**TASK OBJECTIVE:**
Find every line below that contains the word "alla" and copy it out.

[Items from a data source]
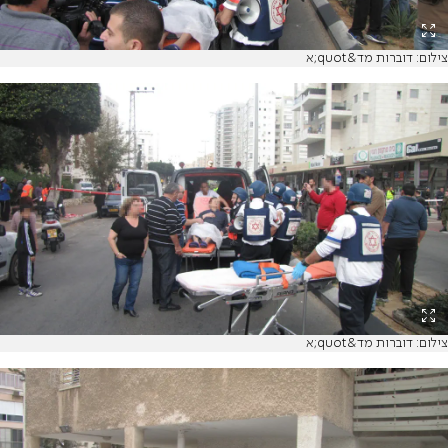
צילום: דוברות מד&quot;א
צילום: דוברות מד&quot;א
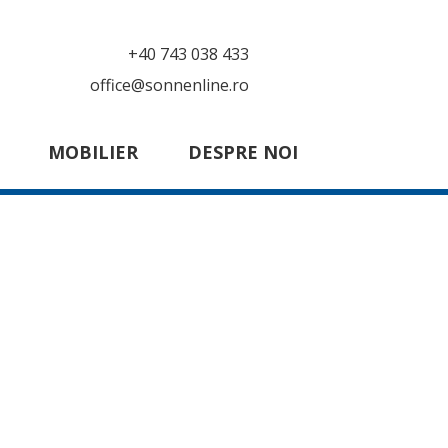
+40 743 038 433
office@sonnenline.ro
MOBILIER
DESPRE NOI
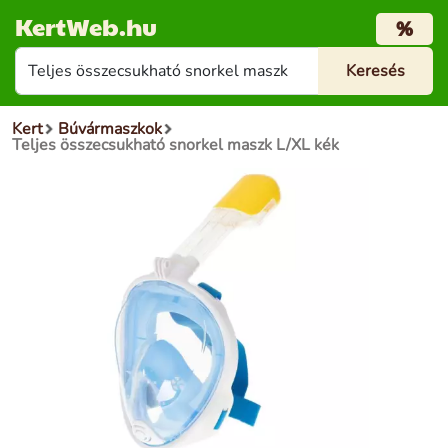
KertWeb.hu
%
Kert
Búvármaszkok
Teljes összecsukható snorkel maszk L/XL kék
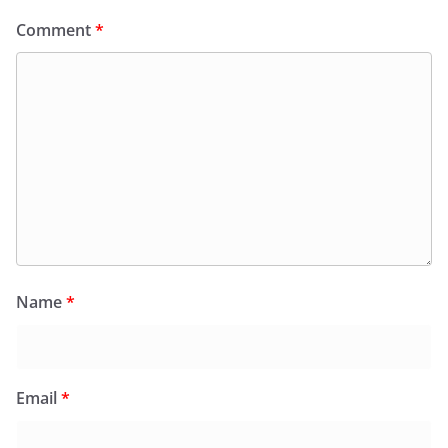
Comment
*
Name
*
Email
*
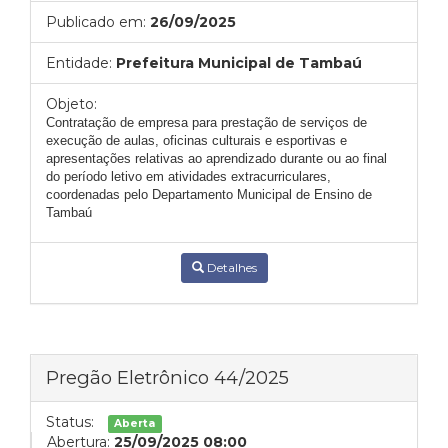
Publicado em:
26/09/2025
Entidade:
Prefeitura Municipal de Tambaú
Objeto:
Contratação de empresa para prestação de serviços de
execução de aulas, oficinas culturais e esportivas e
apresentações relativas ao aprendizado durante ou ao final
do período letivo em atividades extracurriculares,
coordenadas pelo Departamento Municipal de Ensino de
Tambaú
Detalhes
Pregão Eletrônico 44/2025
Status:
Aberta
Abertura:
25/09/2025 08:00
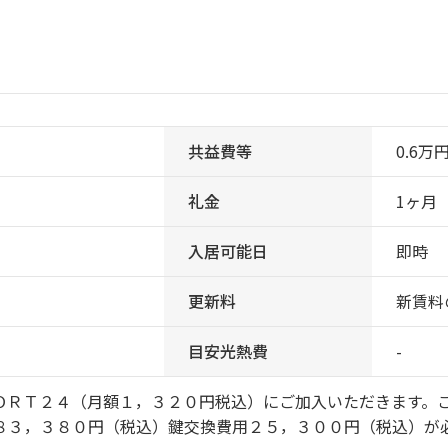
共益費等
0.6万
礼金
1ヶ月
入居可能日
即時
更新料
新賃料
目安光熱費
-
ＯＲＴ２４（月額１，３２０円税込）にご加入いただきます。
８３，３８０円（税込）鍵交換費用２５，３００円（税込）が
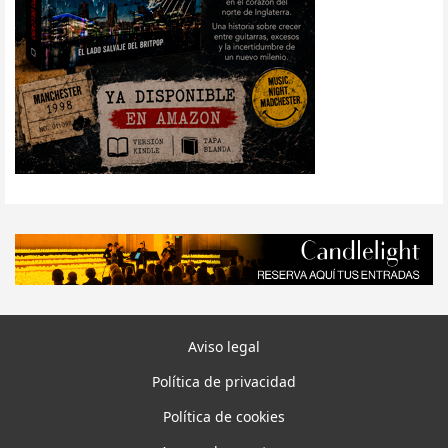
Aviso legal
Política de privacidad
Política de cookies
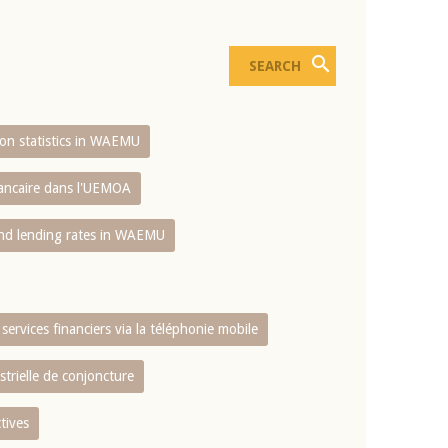
sion statistics in WAEMU
bancaire dans l'UEMOA
and lending rates in WAEMU
services financiers via la téléphonie mobile
strielle de conjoncture
tives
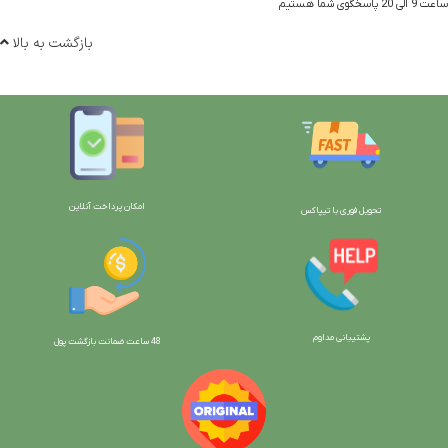
ساعت 9 الی 20 پاسخگوی شما هستیم
بازگشت به بالا
امکان پرداخت آنلاین
تحویل فوری با تیپاکس
پشتیبانی مداوم
48 ساعت ضمانت بازگش
ت پول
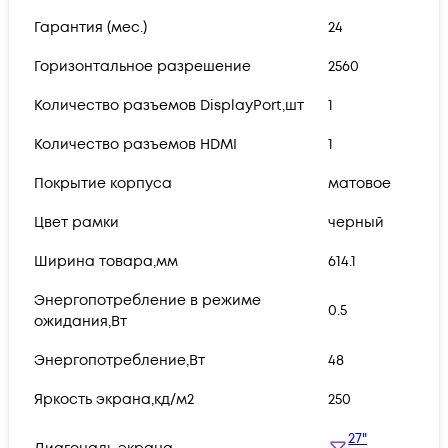
Гарантия (мес.)
24
Горизонтальное разрешение
2560
Количество разъемов DisplayPort,шт
1
Количество разъемов HDMI
1
Покрытие корпуса
матовое
Цвет рамки
черный
Ширина товара,мм
614.1
Энергопотребление в режиме
0.5
ожидания,Вт
Энергопотребление,Вт
48
Яркость экрана,кд/м2
250
27"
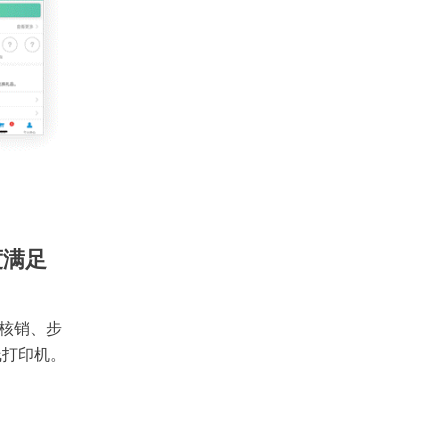
度满足
核销、步
线打印机。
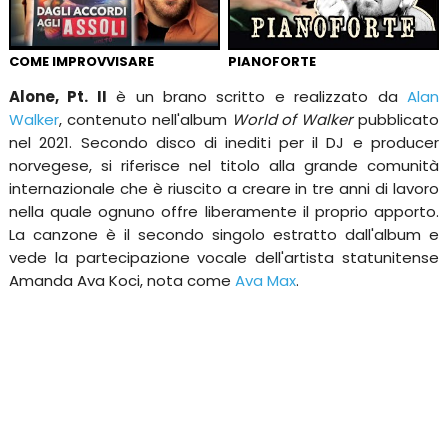
COME IMPROVVISARE
PIANOFORTE
Alone, Pt. II
è un brano scritto e realizzato da
Alan
Walker
, contenuto nell'album
World of Walker
pubblicato
nel 2021. Secondo disco di inediti per il DJ e producer
norvegese, si riferisce nel titolo alla grande comunità
internazionale che è riuscito a creare in tre anni di lavoro
nella quale ognuno offre liberamente il proprio apporto.
La canzone è il secondo singolo estratto dall'album e
vede la partecipazione vocale dell'artista statunitense
Amanda Ava Koci, nota come
Ava Max
.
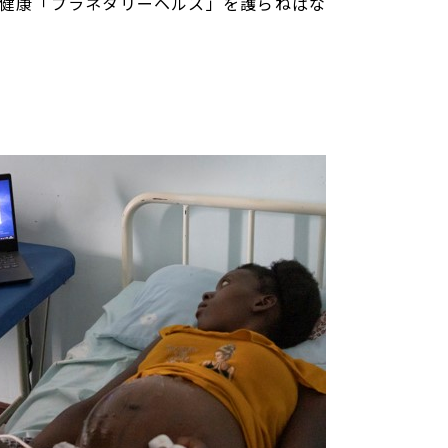
健康「プラネタリーヘルス」を護らねばな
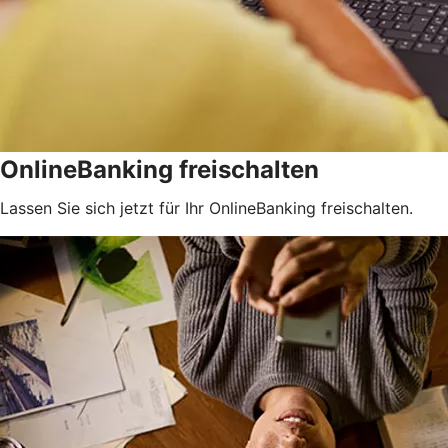
OnlineBanking freischalten
Lassen Sie sich jetzt für Ihr OnlineBanking freischalten.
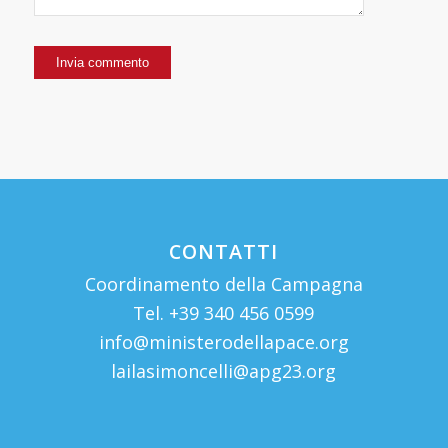
CONTATTI
Coordinamento della Campagna
Tel. +39 340 456 0599
info@ministerodellapace.org
lailasimoncelli@apg23.org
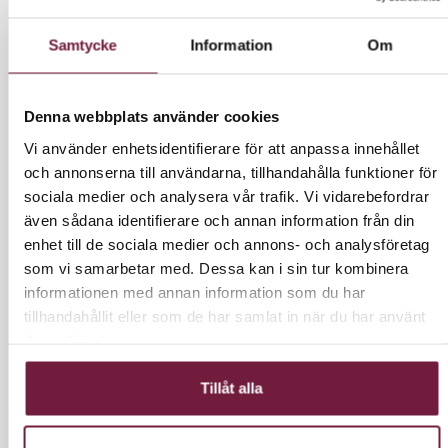
1595 kr inkl moms.
Samtycke
Information
Om
Denna webbplats använder cookies
LÄGG I VARUKORG
Vi använder enhetsidentifierare för att anpassa innehållet
och annonserna till användarna, tillhandahålla funktioner för
sociala medier och analysera vår trafik. Vi vidarebefordrar
även sådana identifierare och annan information från din
INFORMATION
enhet till de sociala medier och annons- och analysföretag
som vi samarbetar med. Dessa kan i sin tur kombinera
informationen med annan information som du har
Fyra hjul för att underlätta rörligheten.
tillhandahållit eller som de har samlat in när du har använt
Tillverkad av polypropen.
deras tjänster.
Fyra lådor.
Längd: 53cm
Tillåt alla
Bredd: 37cm
Höjd: 90cm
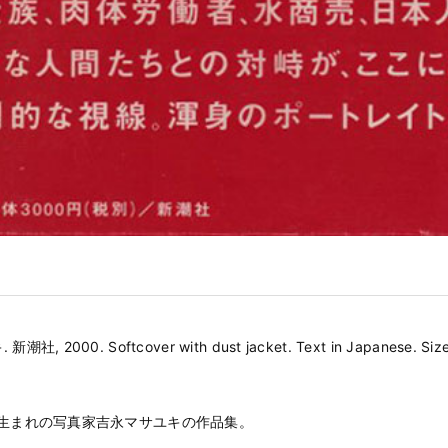
社, 2000. Softcover with dust jacket. Text in Japanese. Size
阪生まれの写真家吉永マサユキの作品集。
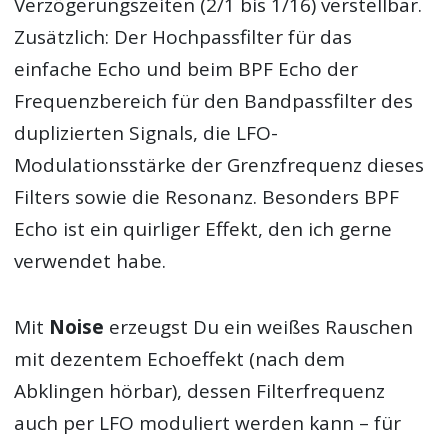
Verzögerungszeiten (2/1 bis 1/16) verstellbar.
Zusätzlich: Der Hochpassfilter für das
einfache Echo und beim BPF Echo der
Frequenzbereich für den Bandpassfilter des
duplizierten Signals, die LFO-
Modulationsstärke der Grenzfrequenz dieses
Filters sowie die Resonanz. Besonders BPF
Echo ist ein quirliger Effekt, den ich gerne
verwendet habe.
Mit
Noise
erzeugst Du ein weißes Rauschen
mit dezentem Echoeffekt (nach dem
Abklingen hörbar), dessen Filterfrequenz
auch per LFO moduliert werden kann – für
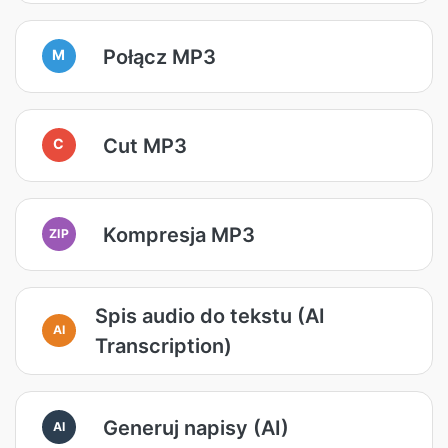
Połącz MP3
M
Cut MP3
C
Kompresja MP3
ZIP
Spis audio do tekstu (AI
AI
Transcription)
Generuj napisy (AI)
AI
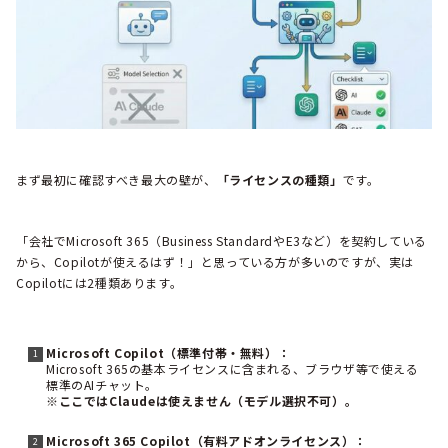
まず最初に確認すべき最大の壁が、
「ライセンスの種類」
です。
「会社でMicrosoft 365（Business StandardやE3など）を契約している
から、Copilotが使えるはず！」と思っている方が多いのですが、実は
Copilotには2種類あります。
Microsoft Copilot（標準付帯・無料）：
Microsoft 365の基本ライセンスに含まれる、ブラウザ等で使える
標準のAIチャット。
※ここではClaudeは使えません（モデル選択不可）。
Microsoft 365 Copilot（有料アドオンライセンス）：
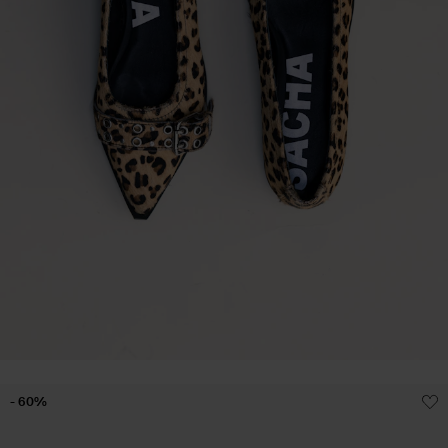
- 60%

**SOLVED EXERCISE:**
norvegese, si riferisce nel titolo alla grande comunità
Tillåt alla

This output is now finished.